New regulator chair pledges 'maximum synergy' with Bank
The chairman-designate of the Financial Services Authority, Turner of Ecchinswell, told MPs yesterday: "However hard one tries, something will go wrong."
Lord, formerly Adair, Turner was giving evidence to the Treasury Select Committee. He is due to take over as Chairman of the FSA in September. He will serve a five-year term when the current chairman, Callum McCarthy, steps down.
His attempt to massage expectations for the Authority's ability to prevent financial catastrophe comes at the end of a torrid year for the FSA, notable for widespread criticism of its performance during the Northern Rock crisis.
The new chairman of the FSA pledged to ensure there is "maximum synergy" between the FSA and the Bank of England to ensure the stability of the financial system. "The Bank, through its financial stability analysis, is well placed to identify emerging trends which may have implications for the appropriate focus of individual firm supervision and the FSA, through its supervision may be aware of emerging patterns which the Bank's financial stability team should be investigating in more detail," he said.
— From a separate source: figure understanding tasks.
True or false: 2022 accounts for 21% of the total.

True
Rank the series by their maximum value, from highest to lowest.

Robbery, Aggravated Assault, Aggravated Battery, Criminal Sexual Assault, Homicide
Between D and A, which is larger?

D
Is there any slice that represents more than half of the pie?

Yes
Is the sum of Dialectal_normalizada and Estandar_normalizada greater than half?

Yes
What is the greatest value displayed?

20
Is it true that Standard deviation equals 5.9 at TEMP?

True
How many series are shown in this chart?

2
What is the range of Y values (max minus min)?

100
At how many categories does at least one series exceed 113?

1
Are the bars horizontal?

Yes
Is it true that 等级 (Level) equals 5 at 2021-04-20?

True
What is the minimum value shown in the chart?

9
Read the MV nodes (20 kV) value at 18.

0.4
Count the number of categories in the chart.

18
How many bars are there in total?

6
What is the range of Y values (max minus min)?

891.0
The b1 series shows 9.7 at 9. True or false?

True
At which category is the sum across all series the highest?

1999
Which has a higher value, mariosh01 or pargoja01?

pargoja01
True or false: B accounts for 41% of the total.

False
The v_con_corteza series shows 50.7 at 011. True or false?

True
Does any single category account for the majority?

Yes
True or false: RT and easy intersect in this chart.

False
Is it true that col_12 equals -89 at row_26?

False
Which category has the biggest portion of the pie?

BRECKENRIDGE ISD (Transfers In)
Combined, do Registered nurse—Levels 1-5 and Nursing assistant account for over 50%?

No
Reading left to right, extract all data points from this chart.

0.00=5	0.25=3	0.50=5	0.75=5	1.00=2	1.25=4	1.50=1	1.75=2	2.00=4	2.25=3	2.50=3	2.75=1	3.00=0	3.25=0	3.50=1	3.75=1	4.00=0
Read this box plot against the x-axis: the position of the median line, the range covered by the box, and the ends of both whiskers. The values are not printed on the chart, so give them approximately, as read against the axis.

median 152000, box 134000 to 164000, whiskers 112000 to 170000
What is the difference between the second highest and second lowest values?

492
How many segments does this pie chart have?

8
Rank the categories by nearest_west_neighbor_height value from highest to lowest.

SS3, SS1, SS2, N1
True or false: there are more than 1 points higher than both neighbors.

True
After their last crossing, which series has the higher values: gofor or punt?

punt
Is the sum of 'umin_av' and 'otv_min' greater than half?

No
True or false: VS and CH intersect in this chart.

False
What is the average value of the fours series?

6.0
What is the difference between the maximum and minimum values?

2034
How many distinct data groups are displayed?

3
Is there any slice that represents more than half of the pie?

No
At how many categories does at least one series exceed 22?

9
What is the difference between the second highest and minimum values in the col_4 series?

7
Lord Turner also said that the normal market forces of supply and demand, rather than speculation, has been responsible for record oil prices. H e pointed to continuing strong demand for oil and other commodities coming from the emerging market economies as the major factor in the trend: "There's no large accumulation of evidence that speculation is playing a major role in what's happening to oil prices."
Lord Turner, a former head of the Confederation of British Industry, will continue to chair the shadow (non-statutory) Climate Change Committee until December.